Huang will spend about an hour inspecting the top chambers of both hives. Each grows heavier as we get closer to the core hive, the lowest chamber where the queen is hard at work laying eggs, which Huang will not disrupt. With time, the bees retreat from the frames Huang pulled from the hive. The frames rest on two stacks, honey already dripping onto the roof. I poke my index finger into the honeycomb and come out with a dollop of honey. It is light, both in color and taste, with no discernible notes of flower or fruit. It’s early in the season and the darker hues and flavors will come in the fall.
After Huang has removed his protective clothing and put away his gear, he lets his Chihuahua, Nibbler, out onto the roof. The dog was recently stung and it’s a bit skittish at first, but within minutes he’s nipping and barking at the few bees who have not made their way back to the hive.

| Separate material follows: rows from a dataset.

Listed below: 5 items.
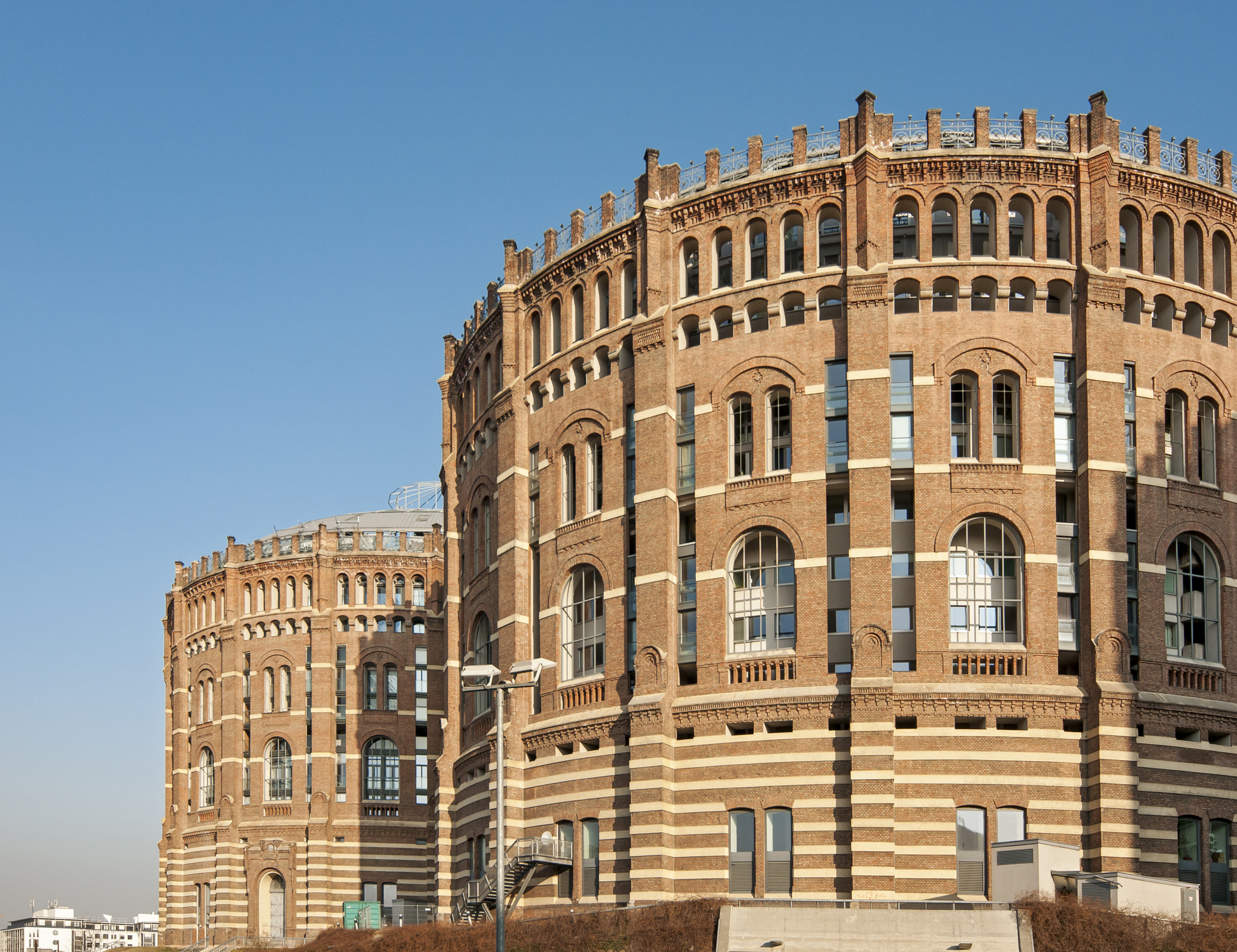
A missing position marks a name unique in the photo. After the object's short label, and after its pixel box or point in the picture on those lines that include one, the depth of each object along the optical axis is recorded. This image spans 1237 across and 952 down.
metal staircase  60.66
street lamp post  41.06
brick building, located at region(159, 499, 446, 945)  103.88
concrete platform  46.78
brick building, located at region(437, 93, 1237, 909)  55.03
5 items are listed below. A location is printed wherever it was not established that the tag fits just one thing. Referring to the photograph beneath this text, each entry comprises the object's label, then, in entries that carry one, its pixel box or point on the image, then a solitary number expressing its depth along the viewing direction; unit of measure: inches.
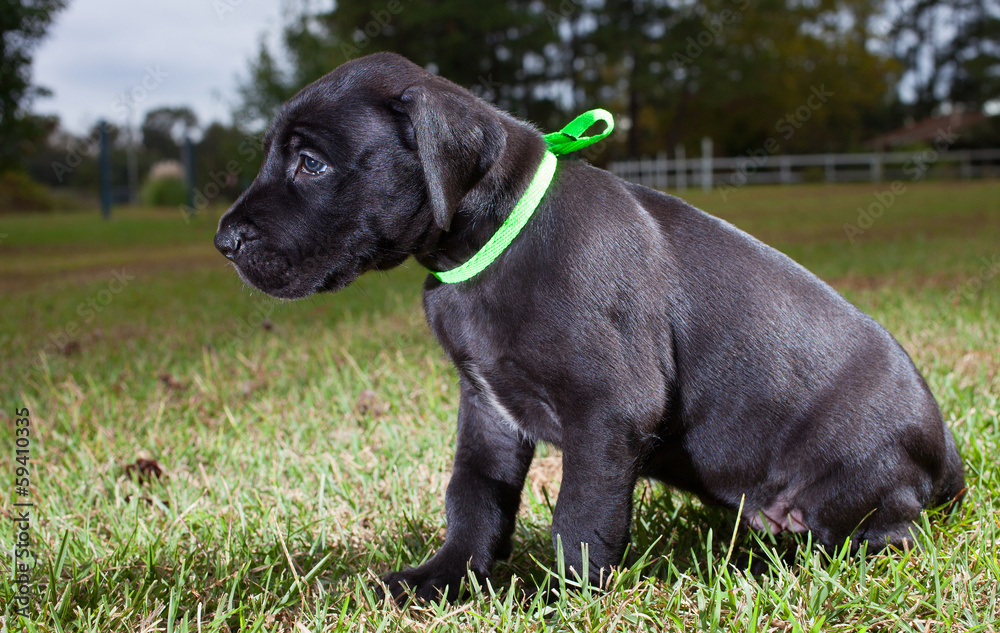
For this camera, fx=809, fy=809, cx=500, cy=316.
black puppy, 74.1
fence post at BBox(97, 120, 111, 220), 930.7
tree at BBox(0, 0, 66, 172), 402.6
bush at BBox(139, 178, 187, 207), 1237.1
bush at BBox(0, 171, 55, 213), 1126.4
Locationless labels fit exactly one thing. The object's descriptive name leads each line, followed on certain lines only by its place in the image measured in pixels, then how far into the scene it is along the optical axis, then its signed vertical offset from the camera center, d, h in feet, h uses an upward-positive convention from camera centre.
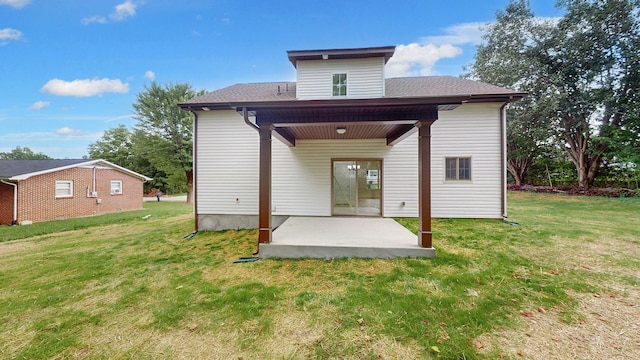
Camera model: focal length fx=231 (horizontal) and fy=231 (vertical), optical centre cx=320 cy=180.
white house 23.00 +2.21
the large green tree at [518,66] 44.70 +23.16
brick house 35.14 -1.34
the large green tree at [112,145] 94.48 +16.31
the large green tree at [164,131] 58.29 +13.16
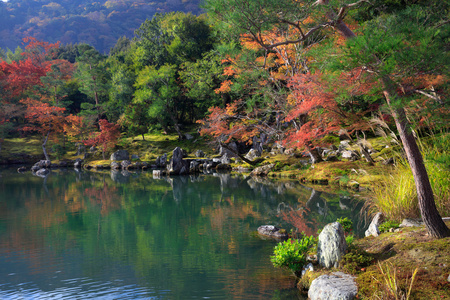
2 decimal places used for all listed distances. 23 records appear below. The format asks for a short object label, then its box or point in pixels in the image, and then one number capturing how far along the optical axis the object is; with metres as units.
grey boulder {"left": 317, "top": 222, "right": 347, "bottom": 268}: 4.38
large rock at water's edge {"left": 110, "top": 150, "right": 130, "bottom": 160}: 26.50
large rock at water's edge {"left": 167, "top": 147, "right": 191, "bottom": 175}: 21.32
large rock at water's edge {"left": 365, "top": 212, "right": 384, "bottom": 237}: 5.46
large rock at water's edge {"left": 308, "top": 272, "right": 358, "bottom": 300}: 3.67
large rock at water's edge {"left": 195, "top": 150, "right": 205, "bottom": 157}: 25.15
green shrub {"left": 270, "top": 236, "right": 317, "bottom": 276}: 4.63
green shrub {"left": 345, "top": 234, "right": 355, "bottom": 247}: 4.84
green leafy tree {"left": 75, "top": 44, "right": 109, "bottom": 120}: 28.25
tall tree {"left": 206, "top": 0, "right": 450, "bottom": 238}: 4.32
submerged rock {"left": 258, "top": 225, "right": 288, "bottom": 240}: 7.15
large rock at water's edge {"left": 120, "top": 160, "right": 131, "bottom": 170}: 25.22
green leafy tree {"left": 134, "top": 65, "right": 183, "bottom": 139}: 26.86
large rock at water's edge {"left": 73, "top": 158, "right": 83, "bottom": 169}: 27.69
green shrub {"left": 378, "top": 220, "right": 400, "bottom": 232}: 5.46
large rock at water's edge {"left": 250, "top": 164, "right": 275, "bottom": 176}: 18.72
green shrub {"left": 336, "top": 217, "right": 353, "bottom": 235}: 6.57
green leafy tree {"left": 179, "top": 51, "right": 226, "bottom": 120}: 24.33
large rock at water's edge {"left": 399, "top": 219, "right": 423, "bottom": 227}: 5.22
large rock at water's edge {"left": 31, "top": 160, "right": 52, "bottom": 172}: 27.03
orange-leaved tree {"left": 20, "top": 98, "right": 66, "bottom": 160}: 28.61
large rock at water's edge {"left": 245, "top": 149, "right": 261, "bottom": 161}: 22.23
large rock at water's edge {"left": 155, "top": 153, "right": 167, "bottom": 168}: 25.59
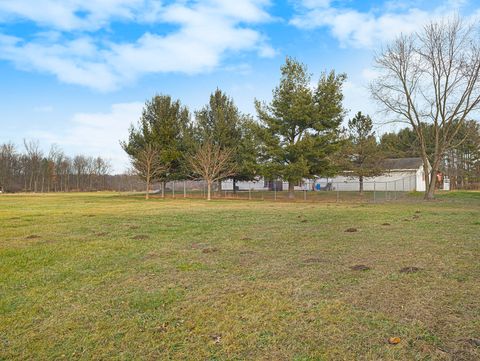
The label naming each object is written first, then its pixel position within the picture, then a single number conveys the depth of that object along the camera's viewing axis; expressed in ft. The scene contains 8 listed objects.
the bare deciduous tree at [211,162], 90.51
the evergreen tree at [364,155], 96.53
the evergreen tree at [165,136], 102.17
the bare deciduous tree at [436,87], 70.28
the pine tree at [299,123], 79.20
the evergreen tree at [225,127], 99.43
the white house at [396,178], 125.67
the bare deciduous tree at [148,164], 96.94
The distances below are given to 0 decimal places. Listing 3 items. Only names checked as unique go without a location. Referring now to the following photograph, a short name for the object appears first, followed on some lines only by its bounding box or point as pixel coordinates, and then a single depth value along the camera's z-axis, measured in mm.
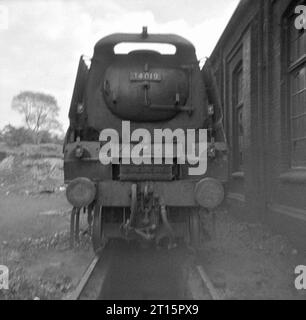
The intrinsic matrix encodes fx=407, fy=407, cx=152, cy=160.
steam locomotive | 5180
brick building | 6383
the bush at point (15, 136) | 27828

“I do have some emotional attachment” to the bees, Huang says, “and I worry a lot about them.”
I follow Huang back down the spiral staircase carrying the frames, placing them in a large plastic bin. Later, he’ll harvest about sixteen pounds of honey, spin it in a centrifuge, filter it, and jar it for friends. A bookshelf contains dozens of honey varietals; the neatly arranged jars seem removed from the controlled chaos of the bee colony teeming just one floor above us, aside from one bee that made its way into the apartment attached to a honey-laden frame.
Huang points to the skylight, where a bee is now resting, framed against a perfectly blue sky.
“She only has enough energy to fly around for about thirty minutes, maybe an hour if she has honey in her gut, then she runs dry,” Huang said. “Individually, they’re very dumb and also non-aggressive. It’s kind of sad.”
Huang’s rooftop hives were unscathed during Sandy, but his bees were felled by myriad other factors. “Mites + weather + beekeeper inexperience,” he reports in an e-mail, noting that new packages of bees were to arrive shortly. He takes the loss in stride. “Well,” Huang says, “it’s agriculture.”